We conclude that in such a case the appointment of a receiver should not be presumed, but that prima facie the right to sue upon the obligations was in the plaintiff stockholders, and that the suit could be brought in their own names. What is said by the Supreme Court in White v. Davis, 134 Ga. 274 (67 S. E. 716), with regard to the lack of power of the superior court to dissolve a corporation appears to have been met by the subsequent act of the General Assembly approved on August 13, 1910 (Ga. L. 1910, p. 106).

The conclusions which we have reached, we believe, are thoroughly consistent with the decisions in Venable v. Southern Granite Co., 135 Ga. 508 (69 S. E. 822, 32 L. R. A. (N. S.) 446), and *486Thurman v. Walraven, 16 Ga. App. 521 (2) (85 S. E. 685), to the effect respectively that the dissolution of a corporation by the expiration of its charter pending a suit against it abates the action, and that where a corporation surrenders its charter, a pending suit in which it is plaintiff dies with the charter. It was held in Houston v.
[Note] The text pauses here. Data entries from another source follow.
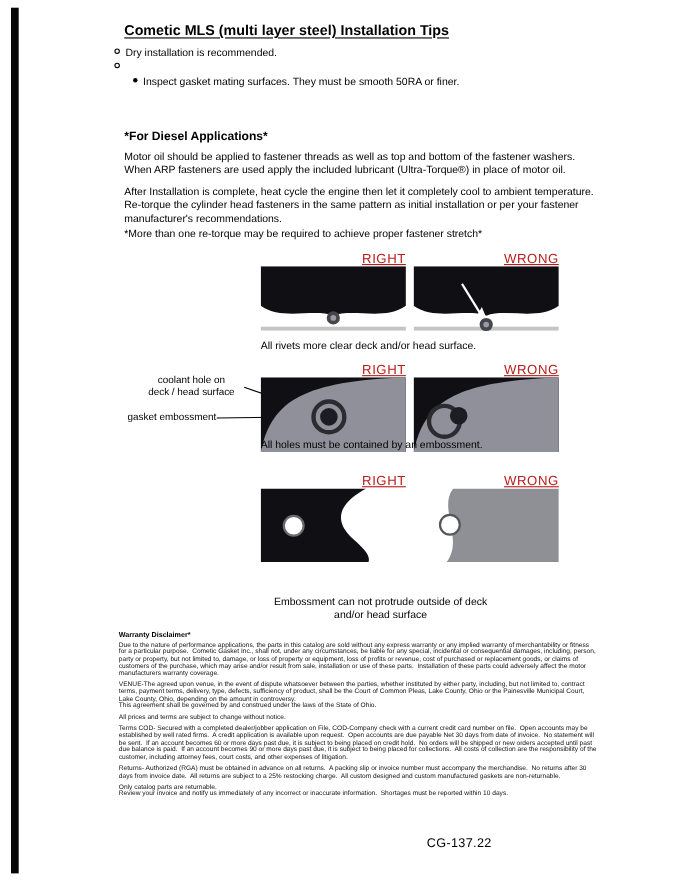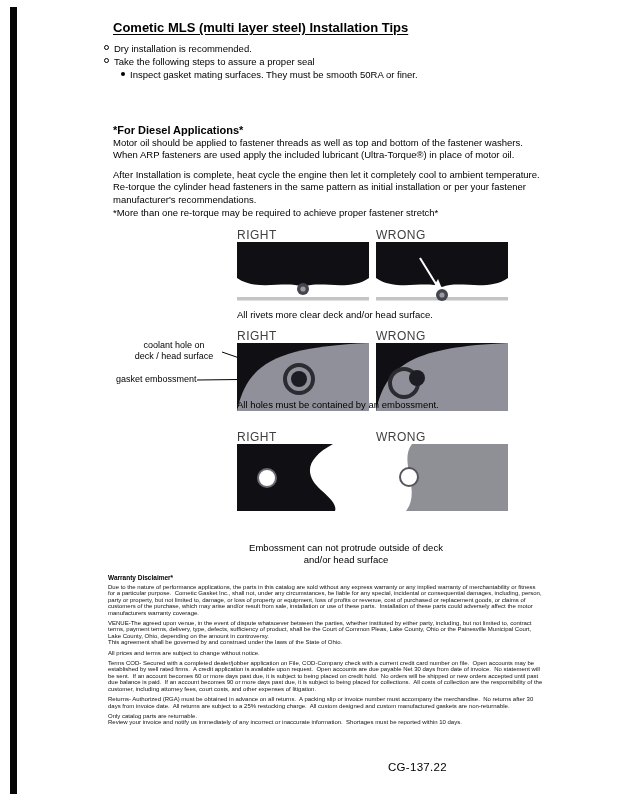--- a/index.html
+++ b/index.html
@@ -66,7 +66,7 @@
 
   <div class="abs tips">
     <div class="tip"><span class="b-circle"></span><span>Dry installation is recommended.</span></div>
-    <div class="tip"><span class="b-circle"></span><span>Take the following steps to assure a proper seal</span></div>
+    <div class="tip"><span class="b-circle"></span></div>
     <div class="tip l2"><span class="b-dot"></span><span>Inspect gasket mating surfaces.  They must be smooth 50RA or finer.</span></div>
   </div>
 

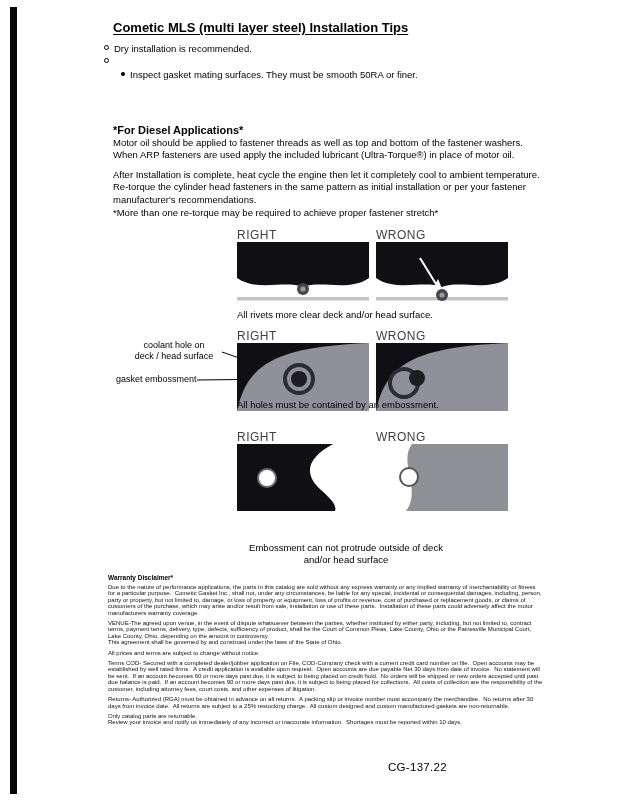--- a/index.html
+++ b/index.html
@@ -26,7 +26,7 @@
   .b-dot { display: inline-block; width: 4px; height: 4px; background: #000;
            border-radius: 50%; margin-right: 5px; vertical-align: 2px; }
 
-  .diesel-heading { left: 113px; top: 124px; font-size: 11px; font-weight: bold; }
+  .diesel-heading { left: 113px; top: 118px; font-size: 11px; font-weight: bold; }
   .body-para { left: 113px; width: 432px; font-size: 9.5px; line-height: 12.3px; }
   .p1 { top: 137px; }
   .p2 { top: 169px; }

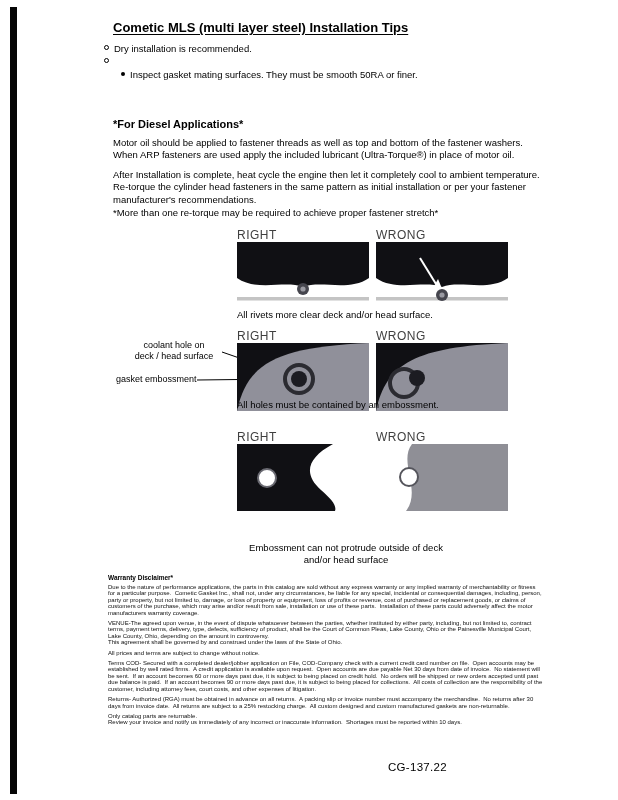--- a/index.html
+++ b/index.html
@@ -32,7 +32,7 @@
   .p2 { top: 169px; }
   .note { top: 207px; width: auto; white-space: nowrap; }
 
-  .col-label { width: 132px; text-align: left; font-size: 12px; color: #404040; letter-spacing: .5px; }
+  .col-label { width: 132px; text-align: right; font-size: 12px; color: #b91c1c; letter-spacing: .5px; text-decoration: underline; }
   .colA { left: 237px; }
   .colB { left: 376px; }
   .lr1 { top: 228px; } .lr2 { top: 329px; } .lr3 { top: 430px; }

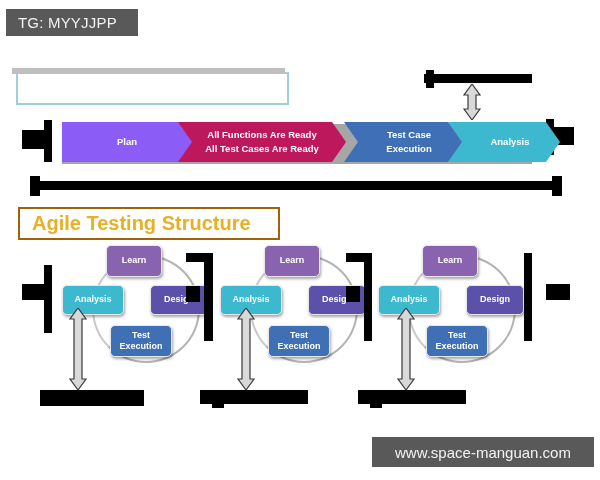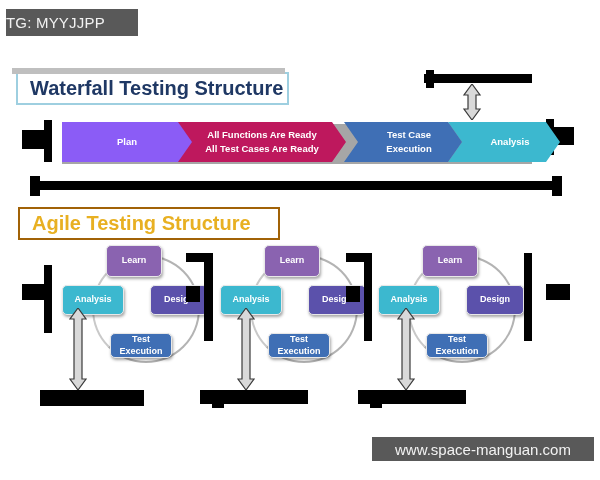--- a/index.html
+++ b/index.html
@@ -18,7 +18,7 @@
     width:132px;height:27px;
     background:#595959;
     display:flex;align-items:center;
-    box-sizing:border-box;
+    padding-left:12px;box-sizing:border-box;
     color:#f2f2f2;font-size:15px;letter-spacing:.2px;
   }
 

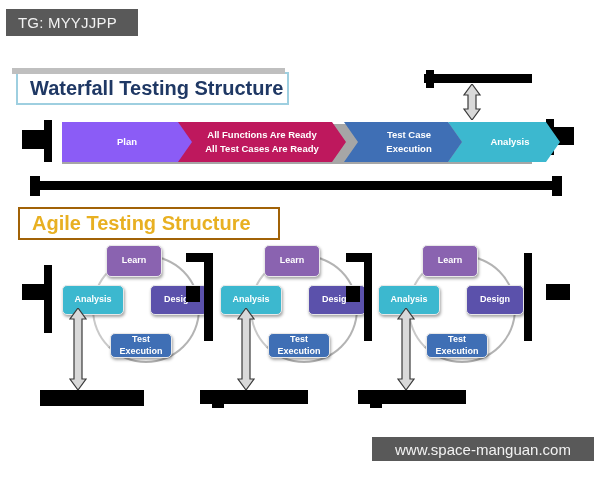--- a/index.html
+++ b/index.html
@@ -224,7 +224,6 @@
 
   <div class="banner banner-waterfall">
     <div class="shadow-strip"></div>
-    <span>Waterfall Testing Structure</span>
   </div>
 
   <div class="banner banner-agile">

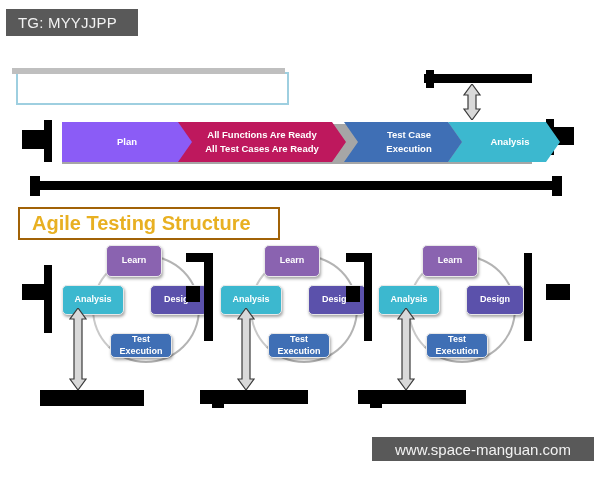--- a/index.html
+++ b/index.html
@@ -92,7 +92,7 @@
   .node-learn{left:44px;top:0px;width:56px;height:32px;}
   .node-analysis{left:0px;top:40px;width:62px;height:30px;}
   .node-design{left:88px;top:40px;width:58px;height:30px;}
-  .node-test{left:48px;top:80px;width:62px;height:25px;margin-top:8px;}
+  .node-test{left:48px;top:80px;width:62px;height:32px;}
 
   
   .dbl-arrow{position:absolute;width:20px;}

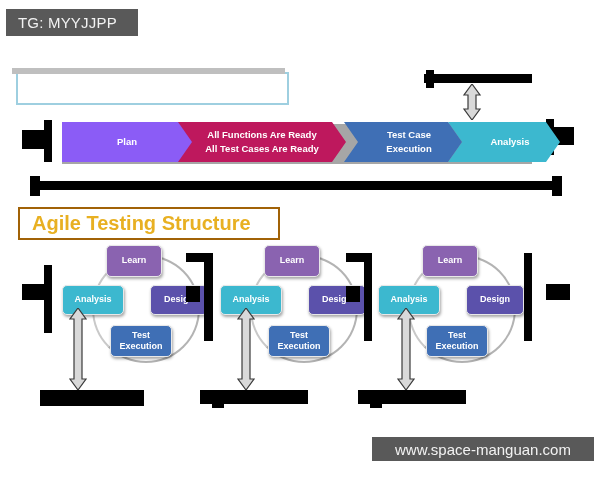--- a/index.html
+++ b/index.html
@@ -25,7 +25,7 @@
   
   .watermark{
     position:absolute;left:372px;top:437px;
-    width:222px;height:24px;
+    width:222px;height:30px;
     background:#595959;
     display:flex;align-items:center;justify-content:center;
     color:#f2f2f2;font-size:15px;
Redwine, 85 Ga. 130 (11 S. E. 662), that where, pending an action in behalf of a corporation, the corporation expired by the limitation of its charter, a receiver appointed might be made a party plaintiff, so that the action could proceed. This is not to say that no other could be made a new party plaintiff except a receiver. See Towns v. Mathews, supra; Frost v. Smith, 148 Ga. 840 (4) (98 S. E. 471). There is also a difference between that case and one such as this, where there is no question as to the abatement of a suit and the propriety of making new parties, but where the only question is whether the suit could be originally brought by the stockholders, where no necessity for a receiver exists.

The court erred in dismissing the petition.

Judgment reversed.

Jenlcins, P. J., and Stephens, J., concur.